From the perspective of religious development on the mainland, people who have been brainwashed by the CCP are unlikely to accept any faith easily in the future — unless they have other reasons for doing so apart from taking an interest in, and accepting, the beliefs it espouses.
As a result, most Chinese people accept atheism, extreme nationalism, xenophobic ideas, a distorted sense of history, materialistic desires, a selfish and narrow-minded worldview, and Confucianism at the level of a feudal class system as normal, or par for the course. In other words, this obscurantist education benefits the CCP's style of governance and buttresses its political stability.
But this style of education will produce generations of uncivilized fools wholly focused on attending to their daily lives but never their rights or interests as human beings.
One could even go so far as to say they will forget some parts of themselves that are human, the parts that separate us from animals, leaving them as ignorant as pigs.
This sense of humanity is declining on the mainland as money fills the vacuum where faith should be, and people worship false idols as they chase the "Chinese Dream" while losing track of their morality.
Moreover, Chinese children are being robbed of their innocence and being made to conform to the party's ideology. They are taught to adhere to a uniform and unified way of thinking. It could even be said that the ultimate aim of the CCP's system of education is the mass production of generations of fools.
The party has been emphasizing this ideology so that the public follows it with blind loyalty. Ironically, this is exactly the kind of feudal way of thinking the CCP has always criticized. All the party has done is change the terminology. The rules are effectively the same, and they are being applied with force. This can only be described as an extreme act of ignorance on the part of the Chinese government.
Its obscurantist approach to education can only be carried out when information is closed off. But no matter how strong a firewall the government puts up, nothing can stop the truth from spreading in the digital age.
As we have seen in recent years, it has become increasingly convenient for mainland Chinese to obtain information, and the speed at which that information is being dissemination is getting faster and faster. Chinese no longer rely on information picked and channeled solely by the party. They are becoming wiser and more intellectual.
In particular, families have begun to pay more attention to their children's education, which will help to broaden the minds of the younger generation despite the government's attempts to stifle this. As such, it is becoming increasingly difficult to impose this kind of stunted education on young people.
Meanwhile, the Christian faith is bringing a new set of values to the Chinese public, who are no longer as hostile to Christianity as they were when the CCP's brainwashing tactics were at their peak.
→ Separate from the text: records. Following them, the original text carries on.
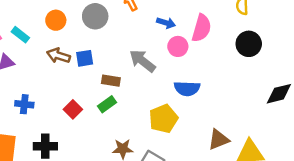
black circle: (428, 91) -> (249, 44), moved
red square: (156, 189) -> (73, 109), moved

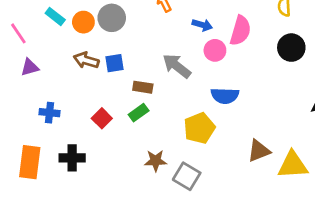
gray circle: (95, 16) -> (112, 18), moved
cyan rectangle: (20, 35) -> (55, 16), moved

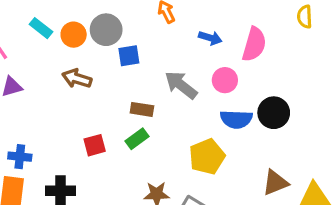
black circle: (291, 48) -> (274, 113), moved
pink circle: (215, 50) -> (225, 80), moved
blue square: (115, 63) -> (129, 56), moved
blue cross: (49, 113) -> (20, 157), moved
red square: (102, 118) -> (95, 145), turned 30

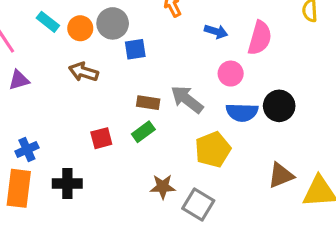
gray arrow: (181, 85) -> (187, 99), moved
blue cross: (20, 157) -> (27, 150), turned -30

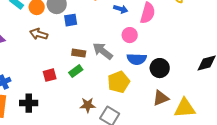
black circle: (279, 106) -> (160, 68), moved

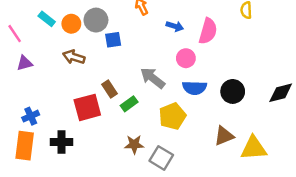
brown rectangle: (79, 53) -> (110, 89), moved, turned 48
black circle: (160, 68) -> (233, 91), moved
green rectangle: (76, 71) -> (129, 104), moved
red square: (50, 75) -> (87, 107), size x1.6

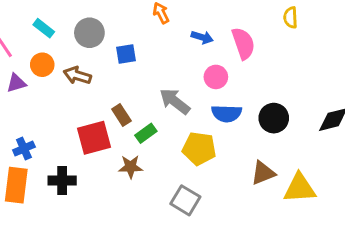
gray circle: (96, 20) -> (89, 33), moved
orange circle: (71, 24) -> (42, 65), moved
pink semicircle: (208, 31) -> (243, 43), turned -35
yellow pentagon: (172, 116) -> (199, 149), turned 30
brown star: (134, 144) -> (131, 167), moved

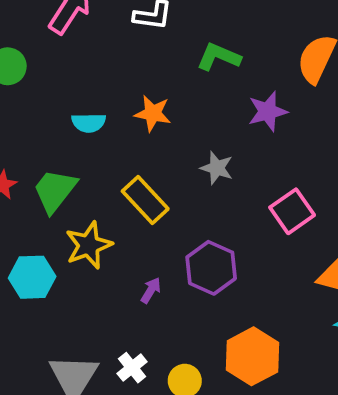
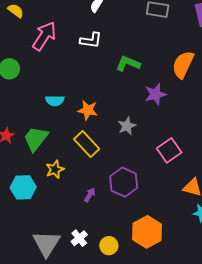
orange star: (153, 113) -> (88, 110), moved
gray star: (217, 168) -> (127, 126), turned 30
yellow star: (89, 245) -> (55, 169), size x0.7

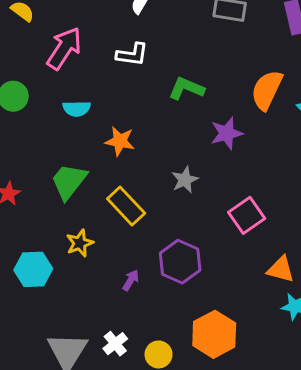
cyan semicircle: (55, 101) -> (77, 109), moved
orange star: (88, 110) -> (120, 141), moved
green trapezoid: (36, 139) -> (69, 181), moved

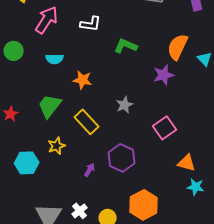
purple star: (227, 133) -> (164, 75), moved

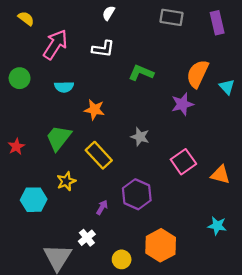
gray star: (125, 105) -> (140, 137), turned -30
orange triangle: (187, 163) -> (220, 175), moved
white cross: (80, 211) -> (87, 238), moved

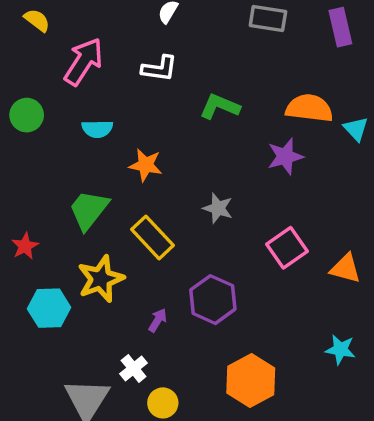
orange semicircle: (198, 74) -> (309, 108), turned 72
red star: (16, 147) -> (25, 246), moved
yellow star: (66, 181) -> (101, 279), size x1.5
yellow circle: (122, 259) -> (163, 403), moved

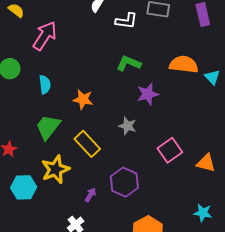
white L-shape: (159, 69) -> (126, 21), moved
cyan semicircle: (97, 129) -> (45, 85), moved, turned -96
purple star: (285, 156) -> (148, 94), moved

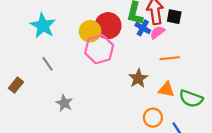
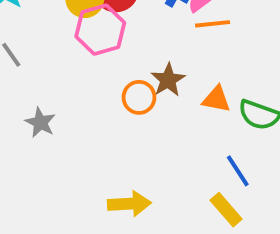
orange line: (170, 58) -> (213, 24), moved
orange circle: (153, 118) -> (139, 97), moved

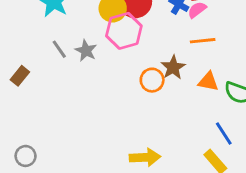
orange line: (213, 24) -> (203, 41), moved
gray star: (40, 123) -> (86, 51), moved

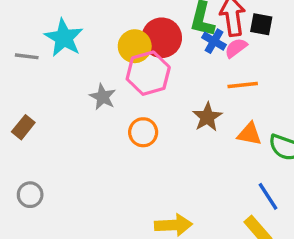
gray line: (59, 49) -> (27, 56), moved, turned -48
orange circle: (152, 80) -> (143, 132), moved
gray circle: (26, 156) -> (30, 195), moved

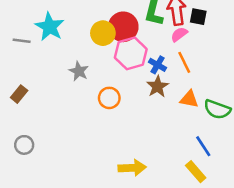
blue cross: (214, 41) -> (158, 65), moved
pink hexagon: (148, 73) -> (131, 53), moved
orange line: (243, 85) -> (184, 62), turned 70

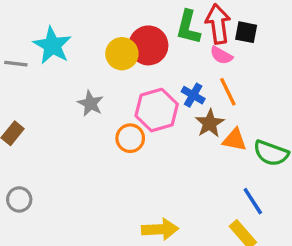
pink semicircle: (179, 34) -> (221, 55), turned -114
pink hexagon: (131, 53) -> (157, 110), moved
brown star: (158, 86) -> (210, 123), moved

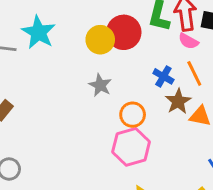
gray star: (90, 103) -> (100, 85), moved
pink hexagon: (157, 110) -> (131, 147), moved
orange circle: (130, 138) -> (133, 115), moved

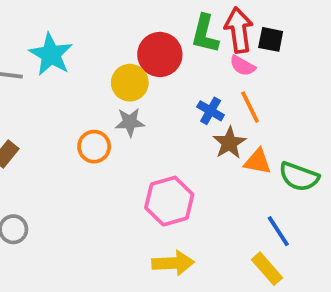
yellow circle: (100, 40) -> (130, 83), moved
gray star: (100, 85) -> (130, 122), turned -30
orange circle: (133, 115) -> (94, 147), moved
The general public now seem to be, generally, more tolerant and more accepting of divergent views. By way of illustration, the number of youth classes organized by Christians is increasing on the mainland each year, and people are embracing them. This shows how the broader adoption of the Christian faith is having a civilizing effect on the Chinese public, if not their leaders.
Adopting tough political measures to suppress religion will not win the Communist Party the support of its people; rather, it will create more strife due to the rift between political and religious affairs in the country, leading to more cracks in the party's seemingly impenetrable defenses.
As history teaches us, no government that goes against the will of God comes to a good end.
Peter Lui is a journalist in China who writes about Catholic affairs.